Another limitation, that needs some attention: (p47)

So much going on here. First “health conditions that result in death” suggests that death is avoidable. All states of being result in death. I think. Correct me if I’m wrong here. (I think they mean premature death).

Second, this is another great illustration of how some researchers look at drinking and see only a problem. They say “Future alcohol guidelines should aim to incorporate other social issues” and then gives a list of negative social issues. Yet again, the researchers are dismissing protective factors and the potential positive value drink can provide in life. If you assume drinking is just bad, then this paragraph makes sense. I do not, and it does not.
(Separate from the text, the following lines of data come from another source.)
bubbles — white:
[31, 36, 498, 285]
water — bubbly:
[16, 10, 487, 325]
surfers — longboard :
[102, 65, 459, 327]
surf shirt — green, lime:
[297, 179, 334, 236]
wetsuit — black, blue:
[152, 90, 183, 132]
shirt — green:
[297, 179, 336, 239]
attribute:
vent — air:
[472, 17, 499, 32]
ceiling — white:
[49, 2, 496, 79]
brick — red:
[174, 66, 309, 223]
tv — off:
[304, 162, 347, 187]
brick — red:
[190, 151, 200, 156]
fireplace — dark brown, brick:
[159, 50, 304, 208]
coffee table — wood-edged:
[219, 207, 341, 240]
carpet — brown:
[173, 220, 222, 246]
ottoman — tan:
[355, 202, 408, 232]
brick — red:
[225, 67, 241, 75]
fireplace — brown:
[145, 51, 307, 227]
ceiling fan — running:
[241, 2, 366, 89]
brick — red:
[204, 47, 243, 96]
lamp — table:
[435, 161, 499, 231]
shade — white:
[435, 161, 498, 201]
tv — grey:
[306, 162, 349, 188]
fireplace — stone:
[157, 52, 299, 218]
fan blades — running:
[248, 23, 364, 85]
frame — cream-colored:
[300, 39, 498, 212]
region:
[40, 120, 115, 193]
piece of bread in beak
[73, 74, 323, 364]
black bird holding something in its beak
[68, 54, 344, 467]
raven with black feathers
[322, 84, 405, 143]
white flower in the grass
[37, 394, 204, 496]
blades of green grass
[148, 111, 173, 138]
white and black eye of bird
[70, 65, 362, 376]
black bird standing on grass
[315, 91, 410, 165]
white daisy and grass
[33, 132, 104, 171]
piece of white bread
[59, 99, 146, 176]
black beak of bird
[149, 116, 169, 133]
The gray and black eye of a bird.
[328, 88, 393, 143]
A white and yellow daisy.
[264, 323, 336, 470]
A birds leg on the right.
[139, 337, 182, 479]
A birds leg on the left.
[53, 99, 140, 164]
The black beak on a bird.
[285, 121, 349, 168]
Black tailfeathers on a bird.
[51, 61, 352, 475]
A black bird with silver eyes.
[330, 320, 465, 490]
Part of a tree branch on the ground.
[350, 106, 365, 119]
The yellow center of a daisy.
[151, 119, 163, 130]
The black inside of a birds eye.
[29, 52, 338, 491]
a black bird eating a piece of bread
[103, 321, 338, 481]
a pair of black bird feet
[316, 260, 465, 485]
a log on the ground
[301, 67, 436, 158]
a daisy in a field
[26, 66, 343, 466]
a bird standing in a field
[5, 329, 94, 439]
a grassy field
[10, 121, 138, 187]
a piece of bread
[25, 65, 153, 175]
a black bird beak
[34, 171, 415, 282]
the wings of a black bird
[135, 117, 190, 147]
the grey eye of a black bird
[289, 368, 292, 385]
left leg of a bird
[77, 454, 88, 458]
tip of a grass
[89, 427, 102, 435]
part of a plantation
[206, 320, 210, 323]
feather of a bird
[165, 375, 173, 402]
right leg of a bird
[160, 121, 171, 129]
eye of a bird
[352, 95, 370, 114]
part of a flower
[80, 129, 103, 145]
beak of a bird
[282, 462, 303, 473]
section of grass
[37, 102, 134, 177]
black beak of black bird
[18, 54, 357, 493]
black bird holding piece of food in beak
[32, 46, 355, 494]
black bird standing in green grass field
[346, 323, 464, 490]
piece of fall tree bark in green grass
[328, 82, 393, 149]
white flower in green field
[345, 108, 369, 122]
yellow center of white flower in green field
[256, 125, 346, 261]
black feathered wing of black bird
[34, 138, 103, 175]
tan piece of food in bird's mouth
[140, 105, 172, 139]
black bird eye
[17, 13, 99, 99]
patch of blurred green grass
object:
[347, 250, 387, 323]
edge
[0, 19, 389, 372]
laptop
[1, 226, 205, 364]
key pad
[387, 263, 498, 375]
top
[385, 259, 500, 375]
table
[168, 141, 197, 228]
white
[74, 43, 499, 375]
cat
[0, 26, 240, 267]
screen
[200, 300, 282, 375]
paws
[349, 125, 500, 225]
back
I’m sure that the CCSA would disagree with this assessment. My point here is to indicate notable areas of weakness that should cause people – including governments and public health agencies – to question the guidance.. As so much of what I have said already has indicated, taking drinking out of its social context, running analyses that do not recognize social factors that cannot be broken into statistical bits (as you can do with age, sex, etc), and then making big conclusions that is based on averages, is deeply problematic. The resulting distortions serves a (say it with me) neo-temperance agenda, and can cause more harm than good.